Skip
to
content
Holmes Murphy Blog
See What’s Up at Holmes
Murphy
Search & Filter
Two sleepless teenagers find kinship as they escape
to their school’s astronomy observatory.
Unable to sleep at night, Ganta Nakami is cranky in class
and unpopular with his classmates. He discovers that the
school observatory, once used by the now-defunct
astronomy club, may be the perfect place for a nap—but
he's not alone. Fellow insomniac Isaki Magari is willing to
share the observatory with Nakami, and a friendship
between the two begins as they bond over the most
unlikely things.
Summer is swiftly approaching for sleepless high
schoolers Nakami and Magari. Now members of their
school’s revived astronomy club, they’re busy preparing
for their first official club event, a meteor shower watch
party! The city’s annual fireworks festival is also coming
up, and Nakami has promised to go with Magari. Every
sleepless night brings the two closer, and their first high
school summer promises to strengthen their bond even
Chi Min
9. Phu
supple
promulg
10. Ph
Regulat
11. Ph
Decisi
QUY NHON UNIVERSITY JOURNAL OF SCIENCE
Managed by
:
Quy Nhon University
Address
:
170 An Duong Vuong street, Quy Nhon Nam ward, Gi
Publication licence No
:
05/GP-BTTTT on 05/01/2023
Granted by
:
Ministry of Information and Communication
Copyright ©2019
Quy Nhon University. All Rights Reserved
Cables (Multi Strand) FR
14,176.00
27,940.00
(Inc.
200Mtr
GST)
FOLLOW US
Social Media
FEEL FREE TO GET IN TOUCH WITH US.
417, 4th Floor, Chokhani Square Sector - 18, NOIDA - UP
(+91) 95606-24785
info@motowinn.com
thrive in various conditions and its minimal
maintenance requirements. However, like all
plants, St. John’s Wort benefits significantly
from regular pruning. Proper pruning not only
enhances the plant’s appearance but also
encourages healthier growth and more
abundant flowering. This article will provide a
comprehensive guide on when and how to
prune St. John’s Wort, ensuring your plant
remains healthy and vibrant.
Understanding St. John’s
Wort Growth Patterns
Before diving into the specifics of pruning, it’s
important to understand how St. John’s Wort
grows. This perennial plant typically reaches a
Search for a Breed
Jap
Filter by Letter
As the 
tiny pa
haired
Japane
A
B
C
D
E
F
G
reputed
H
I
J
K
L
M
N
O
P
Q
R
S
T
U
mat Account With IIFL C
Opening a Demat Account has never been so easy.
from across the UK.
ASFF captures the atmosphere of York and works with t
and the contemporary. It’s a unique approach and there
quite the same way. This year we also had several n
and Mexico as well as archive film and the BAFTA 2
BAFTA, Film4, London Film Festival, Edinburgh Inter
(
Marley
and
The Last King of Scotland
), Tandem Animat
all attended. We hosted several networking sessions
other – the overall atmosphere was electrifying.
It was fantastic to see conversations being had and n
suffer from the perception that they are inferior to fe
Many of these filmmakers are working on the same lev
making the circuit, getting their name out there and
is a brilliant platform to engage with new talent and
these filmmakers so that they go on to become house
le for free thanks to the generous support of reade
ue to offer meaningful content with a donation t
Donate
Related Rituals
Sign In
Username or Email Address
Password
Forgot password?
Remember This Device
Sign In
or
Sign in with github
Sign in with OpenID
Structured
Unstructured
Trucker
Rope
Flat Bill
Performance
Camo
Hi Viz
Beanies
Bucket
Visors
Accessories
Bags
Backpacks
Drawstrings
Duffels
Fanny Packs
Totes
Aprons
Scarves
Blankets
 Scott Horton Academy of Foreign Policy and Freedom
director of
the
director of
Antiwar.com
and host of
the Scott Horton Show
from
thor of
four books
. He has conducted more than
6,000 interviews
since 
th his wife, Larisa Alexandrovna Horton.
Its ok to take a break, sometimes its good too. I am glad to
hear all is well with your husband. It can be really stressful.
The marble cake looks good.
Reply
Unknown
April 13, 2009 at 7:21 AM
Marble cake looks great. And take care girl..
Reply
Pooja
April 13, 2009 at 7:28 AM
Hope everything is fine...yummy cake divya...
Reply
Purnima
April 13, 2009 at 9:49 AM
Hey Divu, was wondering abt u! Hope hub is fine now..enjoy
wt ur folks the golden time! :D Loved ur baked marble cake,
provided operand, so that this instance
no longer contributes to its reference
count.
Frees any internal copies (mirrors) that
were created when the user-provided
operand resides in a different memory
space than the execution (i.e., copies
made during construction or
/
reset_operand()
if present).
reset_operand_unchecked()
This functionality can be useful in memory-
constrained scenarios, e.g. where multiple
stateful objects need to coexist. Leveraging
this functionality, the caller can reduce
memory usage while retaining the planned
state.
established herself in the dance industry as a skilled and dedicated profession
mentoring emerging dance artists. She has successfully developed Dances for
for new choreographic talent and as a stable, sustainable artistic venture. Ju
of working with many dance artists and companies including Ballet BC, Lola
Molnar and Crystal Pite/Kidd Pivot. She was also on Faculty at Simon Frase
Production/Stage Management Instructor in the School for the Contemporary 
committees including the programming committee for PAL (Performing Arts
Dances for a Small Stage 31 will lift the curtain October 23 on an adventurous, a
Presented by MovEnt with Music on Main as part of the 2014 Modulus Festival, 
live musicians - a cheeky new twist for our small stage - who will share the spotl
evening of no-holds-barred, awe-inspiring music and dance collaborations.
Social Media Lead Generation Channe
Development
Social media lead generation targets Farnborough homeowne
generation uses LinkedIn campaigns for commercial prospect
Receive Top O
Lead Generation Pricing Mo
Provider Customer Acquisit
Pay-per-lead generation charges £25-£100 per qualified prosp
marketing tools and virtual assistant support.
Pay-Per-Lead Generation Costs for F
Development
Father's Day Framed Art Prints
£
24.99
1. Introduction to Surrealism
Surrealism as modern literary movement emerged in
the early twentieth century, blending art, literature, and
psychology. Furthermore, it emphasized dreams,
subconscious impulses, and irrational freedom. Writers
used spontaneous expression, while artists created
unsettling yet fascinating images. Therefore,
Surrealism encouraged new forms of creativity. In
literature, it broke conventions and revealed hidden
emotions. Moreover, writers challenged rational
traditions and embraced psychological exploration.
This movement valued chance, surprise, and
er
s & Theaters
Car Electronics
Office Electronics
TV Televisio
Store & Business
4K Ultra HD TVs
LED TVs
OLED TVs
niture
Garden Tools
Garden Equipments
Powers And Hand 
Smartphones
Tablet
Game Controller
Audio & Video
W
+++
**Assignment:** Retype the records above, but only those lines that fall between the line containing "conducted more than" and the line containing "evening of no-holds-barred, awe-inspiring", with both of those lines included, exactly as written.

**Exercise output:**
. He has conducted more than
6,000 interviews
since 
th his wife, Larisa Alexandrovna Horton.
Its ok to take a break, sometimes its good too. I am glad to
hear all is well with your husband. It can be really stressful.
The marble cake looks good.
Reply
Unknown
April 13, 2009 at 7:21 AM
Marble cake looks great. And take care girl..
Reply
Pooja
April 13, 2009 at 7:28 AM
Hope everything is fine...yummy cake divya...
Reply
Purnima
April 13, 2009 at 9:49 AM
Hey Divu, was wondering abt u! Hope hub is fine now..enjoy
wt ur folks the golden time! :D Loved ur baked marble cake,
provided operand, so that this instance
no longer contributes to its reference
count.
Frees any internal copies (mirrors) that
were created when the user-provided
operand resides in a different memory
space than the execution (i.e., copies
made during construction or
/
reset_operand()
if present).
reset_operand_unchecked()
This functionality can be useful in memory-
constrained scenarios, e.g. where multiple
stateful objects need to coexist. Leveraging
this functionality, the caller can reduce
memory usage while retaining the planned
state.
established herself in the dance industry as a skilled and dedicated profession
mentoring emerging dance artists. She has successfully developed Dances for
for new choreographic talent and as a stable, sustainable artistic venture. Ju
of working with many dance artists and companies including Ballet BC, Lola
Molnar and Crystal Pite/Kidd Pivot. She was also on Faculty at Simon Frase
Production/Stage Management Instructor in the School for the Contemporary 
committees including the programming committee for PAL (Performing Arts
Dances for a Small Stage 31 will lift the curtain October 23 on an adventurous, a
Presented by MovEnt with Music on Main as part of the 2014 Modulus Festival, 
live musicians - a cheeky new twist for our small stage - who will share the spotl
evening of no-holds-barred, awe-inspiring music and dance collaborations.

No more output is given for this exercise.